If you find any data displayed on this website that should be amended, please contact the Curriculum Management Team.
Module Title
LM Data Mining and Machine Learning
School
School of Engineering
Department
Elec, Elec & Sys Engineering
Module Code
04 30058
Module Lead
Peter Jancovic
Level
Masters Level
Credits
20
Semester
Semester 1
Pre-requisites
Co-requisites
Restrictions
None
Contact Hours
Lecture-28 hours
Supervised time in studio/workshop-9 hours
Guided independent study-163 hours Total: 200 hours
Exclusions
Description
Data Mining and Machine Learning is concerned with computational techniques for data analysis, to extract relevant information or discover underlying structure. The course consists of three parts. Part 1 concentrates on text and presents the principles which underpin current text search engines. Part 2 is concerned with generic techniques for analysing and discovering the underlying structure of general data sets. Part 3 will focus on application of hidden Markov models to automatic speech recognition.
Laboratory session 1: Implementation of a simple Search Engine using provided C implementations of the techniques covered.
DATA ANALYSIS AND MACHINE LEARNING: Statistical modelling and probability estimation; Maximum Likelihood estimation for Gaussian PDFs and Gaussian Mixture PDFs (the E-M algorithm); Principal Component Analysis, Clustering; Neural Networks; Hidden Markov models (HMMs).
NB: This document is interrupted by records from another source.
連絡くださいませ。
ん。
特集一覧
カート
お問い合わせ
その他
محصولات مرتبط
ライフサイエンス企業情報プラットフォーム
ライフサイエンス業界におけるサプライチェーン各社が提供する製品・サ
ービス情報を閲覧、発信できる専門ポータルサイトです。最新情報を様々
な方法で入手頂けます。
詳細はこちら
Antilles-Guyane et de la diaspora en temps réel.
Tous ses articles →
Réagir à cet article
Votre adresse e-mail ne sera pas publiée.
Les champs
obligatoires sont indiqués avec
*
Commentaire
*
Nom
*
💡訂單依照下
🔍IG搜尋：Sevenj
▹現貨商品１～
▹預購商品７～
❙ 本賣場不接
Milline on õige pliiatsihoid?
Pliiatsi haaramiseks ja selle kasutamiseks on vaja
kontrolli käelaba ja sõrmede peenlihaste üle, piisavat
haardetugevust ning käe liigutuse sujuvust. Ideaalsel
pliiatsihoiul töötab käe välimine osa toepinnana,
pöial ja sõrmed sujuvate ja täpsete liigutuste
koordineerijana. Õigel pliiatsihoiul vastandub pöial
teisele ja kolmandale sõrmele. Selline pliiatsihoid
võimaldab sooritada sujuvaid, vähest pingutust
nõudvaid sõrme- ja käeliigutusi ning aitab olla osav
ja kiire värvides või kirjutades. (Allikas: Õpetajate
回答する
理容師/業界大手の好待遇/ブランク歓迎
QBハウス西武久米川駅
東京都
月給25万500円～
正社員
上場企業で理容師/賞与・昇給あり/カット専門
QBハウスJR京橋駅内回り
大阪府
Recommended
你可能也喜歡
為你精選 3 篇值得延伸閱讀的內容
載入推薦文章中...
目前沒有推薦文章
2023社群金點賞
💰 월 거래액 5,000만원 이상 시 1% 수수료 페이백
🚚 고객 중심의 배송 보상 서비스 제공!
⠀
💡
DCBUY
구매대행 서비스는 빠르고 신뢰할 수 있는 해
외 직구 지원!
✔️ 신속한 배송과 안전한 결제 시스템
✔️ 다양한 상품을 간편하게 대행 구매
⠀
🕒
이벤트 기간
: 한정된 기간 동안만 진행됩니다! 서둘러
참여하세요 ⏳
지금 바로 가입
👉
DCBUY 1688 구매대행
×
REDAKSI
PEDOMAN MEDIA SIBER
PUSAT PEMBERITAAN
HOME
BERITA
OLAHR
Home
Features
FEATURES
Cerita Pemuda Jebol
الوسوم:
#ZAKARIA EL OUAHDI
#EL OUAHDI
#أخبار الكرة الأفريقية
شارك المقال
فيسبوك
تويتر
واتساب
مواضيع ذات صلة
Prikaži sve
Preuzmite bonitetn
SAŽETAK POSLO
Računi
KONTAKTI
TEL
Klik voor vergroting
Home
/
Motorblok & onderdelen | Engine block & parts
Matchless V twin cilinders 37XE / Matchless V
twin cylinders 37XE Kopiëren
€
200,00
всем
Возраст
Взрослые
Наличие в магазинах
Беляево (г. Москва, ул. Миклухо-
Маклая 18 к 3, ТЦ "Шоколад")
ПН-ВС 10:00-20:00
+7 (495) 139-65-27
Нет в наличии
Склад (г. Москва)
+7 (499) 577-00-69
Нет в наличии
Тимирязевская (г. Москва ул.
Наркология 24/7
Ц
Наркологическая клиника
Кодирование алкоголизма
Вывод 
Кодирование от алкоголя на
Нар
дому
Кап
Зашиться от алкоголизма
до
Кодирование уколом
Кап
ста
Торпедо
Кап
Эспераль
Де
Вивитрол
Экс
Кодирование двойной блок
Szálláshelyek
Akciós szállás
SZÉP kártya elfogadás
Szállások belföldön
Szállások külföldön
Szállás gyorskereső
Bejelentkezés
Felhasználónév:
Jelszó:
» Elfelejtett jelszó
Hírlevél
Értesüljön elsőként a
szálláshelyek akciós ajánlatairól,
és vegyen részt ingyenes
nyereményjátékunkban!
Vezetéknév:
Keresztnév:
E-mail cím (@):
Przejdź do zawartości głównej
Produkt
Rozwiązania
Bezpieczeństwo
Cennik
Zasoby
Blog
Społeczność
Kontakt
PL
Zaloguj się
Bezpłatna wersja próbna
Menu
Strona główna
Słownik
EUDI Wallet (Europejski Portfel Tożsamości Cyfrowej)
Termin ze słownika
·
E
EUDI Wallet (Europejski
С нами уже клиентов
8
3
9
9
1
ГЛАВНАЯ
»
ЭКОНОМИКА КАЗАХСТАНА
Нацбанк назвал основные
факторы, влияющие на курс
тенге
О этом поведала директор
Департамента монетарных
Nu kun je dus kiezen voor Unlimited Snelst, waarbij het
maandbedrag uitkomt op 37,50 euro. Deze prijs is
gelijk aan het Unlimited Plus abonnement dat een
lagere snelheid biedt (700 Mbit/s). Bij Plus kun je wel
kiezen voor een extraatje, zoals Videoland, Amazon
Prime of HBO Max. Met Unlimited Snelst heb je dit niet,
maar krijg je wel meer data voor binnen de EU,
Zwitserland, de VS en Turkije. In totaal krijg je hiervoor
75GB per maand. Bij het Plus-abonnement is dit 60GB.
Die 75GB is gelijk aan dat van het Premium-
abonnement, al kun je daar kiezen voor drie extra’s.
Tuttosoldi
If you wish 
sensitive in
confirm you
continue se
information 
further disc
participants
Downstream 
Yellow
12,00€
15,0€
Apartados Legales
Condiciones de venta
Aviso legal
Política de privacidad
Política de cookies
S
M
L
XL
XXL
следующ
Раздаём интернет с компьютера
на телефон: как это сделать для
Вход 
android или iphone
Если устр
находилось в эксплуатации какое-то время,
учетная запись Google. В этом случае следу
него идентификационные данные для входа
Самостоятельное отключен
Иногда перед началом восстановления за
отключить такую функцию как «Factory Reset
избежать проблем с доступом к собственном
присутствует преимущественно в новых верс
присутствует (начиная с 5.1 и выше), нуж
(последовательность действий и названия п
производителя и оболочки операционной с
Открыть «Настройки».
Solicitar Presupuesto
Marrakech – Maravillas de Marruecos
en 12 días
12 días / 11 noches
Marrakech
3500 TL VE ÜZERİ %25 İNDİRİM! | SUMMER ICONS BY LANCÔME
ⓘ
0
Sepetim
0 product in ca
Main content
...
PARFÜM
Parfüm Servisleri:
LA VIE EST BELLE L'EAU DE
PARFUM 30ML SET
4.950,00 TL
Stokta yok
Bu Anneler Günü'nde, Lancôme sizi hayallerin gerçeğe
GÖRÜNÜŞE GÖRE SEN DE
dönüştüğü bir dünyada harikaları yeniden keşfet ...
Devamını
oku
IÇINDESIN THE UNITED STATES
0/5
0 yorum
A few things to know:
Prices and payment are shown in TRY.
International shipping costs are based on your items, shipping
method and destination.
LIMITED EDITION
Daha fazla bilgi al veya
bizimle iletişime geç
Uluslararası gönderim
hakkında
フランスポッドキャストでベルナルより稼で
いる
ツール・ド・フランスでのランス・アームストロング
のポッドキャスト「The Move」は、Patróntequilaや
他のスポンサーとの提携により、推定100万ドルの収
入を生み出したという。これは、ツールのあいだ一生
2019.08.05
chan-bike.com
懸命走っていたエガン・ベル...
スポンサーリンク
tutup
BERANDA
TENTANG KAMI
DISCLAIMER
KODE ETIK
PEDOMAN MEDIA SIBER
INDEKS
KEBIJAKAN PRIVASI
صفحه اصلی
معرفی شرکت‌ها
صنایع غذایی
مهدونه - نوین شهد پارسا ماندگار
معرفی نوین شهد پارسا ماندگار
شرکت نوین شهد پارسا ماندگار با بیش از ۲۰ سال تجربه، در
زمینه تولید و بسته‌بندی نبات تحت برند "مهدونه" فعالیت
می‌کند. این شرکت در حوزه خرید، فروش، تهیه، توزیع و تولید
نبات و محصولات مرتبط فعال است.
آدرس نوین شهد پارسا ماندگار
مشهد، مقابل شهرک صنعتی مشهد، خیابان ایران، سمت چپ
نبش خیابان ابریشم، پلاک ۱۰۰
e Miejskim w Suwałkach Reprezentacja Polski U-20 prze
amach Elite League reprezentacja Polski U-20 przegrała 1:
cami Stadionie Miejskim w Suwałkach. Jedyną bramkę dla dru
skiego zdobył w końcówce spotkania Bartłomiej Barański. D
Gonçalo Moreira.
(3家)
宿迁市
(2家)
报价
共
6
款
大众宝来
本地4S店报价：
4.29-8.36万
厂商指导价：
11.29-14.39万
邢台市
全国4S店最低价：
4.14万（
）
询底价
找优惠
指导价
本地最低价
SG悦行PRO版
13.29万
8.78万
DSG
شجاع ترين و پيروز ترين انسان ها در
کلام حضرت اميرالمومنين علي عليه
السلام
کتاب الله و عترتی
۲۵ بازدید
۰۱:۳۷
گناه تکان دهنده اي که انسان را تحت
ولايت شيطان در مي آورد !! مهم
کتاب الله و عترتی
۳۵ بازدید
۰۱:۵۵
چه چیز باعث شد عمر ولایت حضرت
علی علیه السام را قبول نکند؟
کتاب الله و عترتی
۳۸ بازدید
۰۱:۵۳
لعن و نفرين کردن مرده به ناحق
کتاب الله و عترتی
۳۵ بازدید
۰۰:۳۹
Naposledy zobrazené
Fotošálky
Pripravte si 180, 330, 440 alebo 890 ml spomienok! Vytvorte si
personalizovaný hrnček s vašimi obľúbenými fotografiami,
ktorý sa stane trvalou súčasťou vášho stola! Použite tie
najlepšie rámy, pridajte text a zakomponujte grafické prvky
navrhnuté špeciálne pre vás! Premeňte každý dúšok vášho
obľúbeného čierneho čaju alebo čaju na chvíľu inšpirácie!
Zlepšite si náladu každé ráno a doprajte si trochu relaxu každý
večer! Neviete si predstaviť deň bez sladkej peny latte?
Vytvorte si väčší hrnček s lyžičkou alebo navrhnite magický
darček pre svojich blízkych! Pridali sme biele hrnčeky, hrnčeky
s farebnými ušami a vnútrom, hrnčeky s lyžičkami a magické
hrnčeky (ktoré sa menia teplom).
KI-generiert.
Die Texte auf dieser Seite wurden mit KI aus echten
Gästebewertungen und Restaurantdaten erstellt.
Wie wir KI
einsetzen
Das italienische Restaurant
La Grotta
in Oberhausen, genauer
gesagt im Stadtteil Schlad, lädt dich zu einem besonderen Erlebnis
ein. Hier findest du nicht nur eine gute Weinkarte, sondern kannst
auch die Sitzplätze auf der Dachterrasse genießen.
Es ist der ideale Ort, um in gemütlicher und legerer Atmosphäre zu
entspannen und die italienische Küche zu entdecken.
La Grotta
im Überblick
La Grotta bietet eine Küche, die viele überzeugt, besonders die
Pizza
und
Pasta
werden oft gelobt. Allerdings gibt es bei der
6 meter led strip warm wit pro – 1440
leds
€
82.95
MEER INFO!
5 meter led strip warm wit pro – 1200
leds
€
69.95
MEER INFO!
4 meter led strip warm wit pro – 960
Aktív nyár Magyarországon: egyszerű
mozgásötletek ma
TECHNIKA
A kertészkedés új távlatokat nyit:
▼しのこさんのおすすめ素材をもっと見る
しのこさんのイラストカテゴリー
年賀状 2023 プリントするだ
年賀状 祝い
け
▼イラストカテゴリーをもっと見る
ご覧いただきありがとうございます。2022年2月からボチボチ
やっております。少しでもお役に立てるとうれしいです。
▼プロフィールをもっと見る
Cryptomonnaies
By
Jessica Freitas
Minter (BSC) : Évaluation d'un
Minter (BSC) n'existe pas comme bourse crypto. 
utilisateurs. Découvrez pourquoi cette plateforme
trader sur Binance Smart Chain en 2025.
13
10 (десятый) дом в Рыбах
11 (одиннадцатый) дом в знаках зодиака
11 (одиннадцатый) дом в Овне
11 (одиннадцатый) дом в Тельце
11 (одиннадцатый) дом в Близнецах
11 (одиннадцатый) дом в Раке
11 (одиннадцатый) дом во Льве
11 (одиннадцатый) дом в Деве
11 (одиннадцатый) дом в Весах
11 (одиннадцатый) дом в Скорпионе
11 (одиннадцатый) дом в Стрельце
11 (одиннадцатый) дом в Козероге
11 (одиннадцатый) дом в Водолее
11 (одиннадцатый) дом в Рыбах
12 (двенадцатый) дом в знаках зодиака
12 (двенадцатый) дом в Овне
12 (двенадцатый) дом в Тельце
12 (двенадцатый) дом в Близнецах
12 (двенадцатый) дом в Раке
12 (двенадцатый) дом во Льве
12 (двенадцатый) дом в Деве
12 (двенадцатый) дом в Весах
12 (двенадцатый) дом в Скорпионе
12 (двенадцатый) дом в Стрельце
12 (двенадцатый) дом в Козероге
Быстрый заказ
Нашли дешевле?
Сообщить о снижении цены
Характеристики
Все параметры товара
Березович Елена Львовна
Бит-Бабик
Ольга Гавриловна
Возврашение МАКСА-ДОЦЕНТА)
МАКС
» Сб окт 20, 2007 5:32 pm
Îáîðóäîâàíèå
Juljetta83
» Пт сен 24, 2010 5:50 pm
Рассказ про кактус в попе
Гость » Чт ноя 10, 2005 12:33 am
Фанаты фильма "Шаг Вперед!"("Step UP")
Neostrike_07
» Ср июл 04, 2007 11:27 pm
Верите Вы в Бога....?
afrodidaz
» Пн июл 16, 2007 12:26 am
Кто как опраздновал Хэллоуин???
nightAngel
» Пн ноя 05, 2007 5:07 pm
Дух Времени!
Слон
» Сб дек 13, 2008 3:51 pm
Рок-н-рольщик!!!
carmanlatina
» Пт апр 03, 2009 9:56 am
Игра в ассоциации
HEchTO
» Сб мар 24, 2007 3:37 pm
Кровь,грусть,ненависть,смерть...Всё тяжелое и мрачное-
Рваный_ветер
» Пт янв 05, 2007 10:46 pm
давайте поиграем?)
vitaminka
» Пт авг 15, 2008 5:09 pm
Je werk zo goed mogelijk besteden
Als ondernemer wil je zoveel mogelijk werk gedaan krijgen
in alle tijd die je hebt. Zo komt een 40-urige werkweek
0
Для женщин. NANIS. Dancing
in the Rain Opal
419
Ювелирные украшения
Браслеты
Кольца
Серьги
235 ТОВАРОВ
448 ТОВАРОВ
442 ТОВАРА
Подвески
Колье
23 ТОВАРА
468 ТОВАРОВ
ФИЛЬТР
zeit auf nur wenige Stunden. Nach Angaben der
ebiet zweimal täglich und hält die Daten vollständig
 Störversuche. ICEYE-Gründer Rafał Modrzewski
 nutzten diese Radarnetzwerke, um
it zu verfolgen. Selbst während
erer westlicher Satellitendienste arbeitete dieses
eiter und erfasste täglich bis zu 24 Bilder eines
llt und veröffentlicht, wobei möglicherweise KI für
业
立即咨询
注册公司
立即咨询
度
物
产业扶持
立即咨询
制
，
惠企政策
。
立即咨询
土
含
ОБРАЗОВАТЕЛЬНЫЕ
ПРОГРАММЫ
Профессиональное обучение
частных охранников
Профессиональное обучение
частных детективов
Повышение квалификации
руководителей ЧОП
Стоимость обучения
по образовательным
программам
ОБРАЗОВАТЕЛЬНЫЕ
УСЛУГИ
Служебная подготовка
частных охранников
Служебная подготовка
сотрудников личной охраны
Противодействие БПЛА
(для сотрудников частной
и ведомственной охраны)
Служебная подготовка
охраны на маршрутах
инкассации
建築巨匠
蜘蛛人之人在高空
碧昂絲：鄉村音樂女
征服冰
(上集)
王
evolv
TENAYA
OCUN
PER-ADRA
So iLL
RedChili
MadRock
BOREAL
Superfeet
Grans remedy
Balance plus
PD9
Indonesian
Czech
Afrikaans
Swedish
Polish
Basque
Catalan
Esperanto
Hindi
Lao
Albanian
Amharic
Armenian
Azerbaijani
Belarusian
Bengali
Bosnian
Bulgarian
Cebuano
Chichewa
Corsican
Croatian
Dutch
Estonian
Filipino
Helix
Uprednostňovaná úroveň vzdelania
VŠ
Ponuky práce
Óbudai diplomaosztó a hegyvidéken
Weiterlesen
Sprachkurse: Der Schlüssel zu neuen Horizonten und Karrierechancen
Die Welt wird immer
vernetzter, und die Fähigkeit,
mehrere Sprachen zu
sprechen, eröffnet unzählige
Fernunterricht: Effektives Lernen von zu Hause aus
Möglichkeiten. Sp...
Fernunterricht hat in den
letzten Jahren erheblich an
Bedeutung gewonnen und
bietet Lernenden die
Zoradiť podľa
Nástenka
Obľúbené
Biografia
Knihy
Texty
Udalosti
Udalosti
Laboratory Session 2: Application of agglomerative and k-means clustering.
APPLICATIONS – SPEECH/AUDIO PATTERN PROCESSING: Spectral analysis of speech/audio data; Basics of human speech production and perception; Introductory phonetics; Automatic speech recognition (ASR) – acoustic modelling, language modelling, adaptation.
Laboratory Session 3: Analysis of speech/audio data; Development of an ASR system using provided software tools.
Learning Outcomes
By the end of the module students should be able to:
Construct a basic text-based search engine, including: Text normalization; Implementation of a Document Index; Calculation of Term‐Frequency and Inverse Document Frequency similarity between queries and documents.
Understand the basic principle of Latent Semantic Analysis.
Implement maximum likelihood estimation of Gaussian PDF and Gaussian Mixture PDF parameters for a given data set.
Understand the basic principle of Principle Components Analysis.
Understand and apply agglomerative, divisive and k-means clustering algorithms.
Understand the basic principles of Neural networks.
Demonstrate an in-depth understanding of hidden Markov models (HMMs) for modelling time-varying data.
Demonstrate an understanding of employment of HMMs for automatic speech recognition.
Explain the basic principles of human speech production and perception and use the language of elementary phonetics.
Understand basic spectral and spectro-temporal analysis of time-varying data.
Develop an HMM-based speech recognition system using available software tools.
Assessment
30058-01 : Module Mark : Mixed (100%)
Assessment Methods & Exceptions
Main assessment (50%) laboratory reports during/after the module delivered (Canvas submission) AND/OR several Canvas-based timed summative assessments (e.g., quizzes to consolidate learning)
(50%) end of module assessment: Option A: 1.5 hour closed book examination at end of module (centrally timetabled January exam) Option B: Open book assessment released and submitted via Canvas OR Canvas-based timed summative assessment (e.g., quiz)
Supplementary/Reassessment Reassessment to match the main assessment method with due consideration made to any restrictions imposed at the time of reassessment. Students can carry forward passed assessment components from main assessment.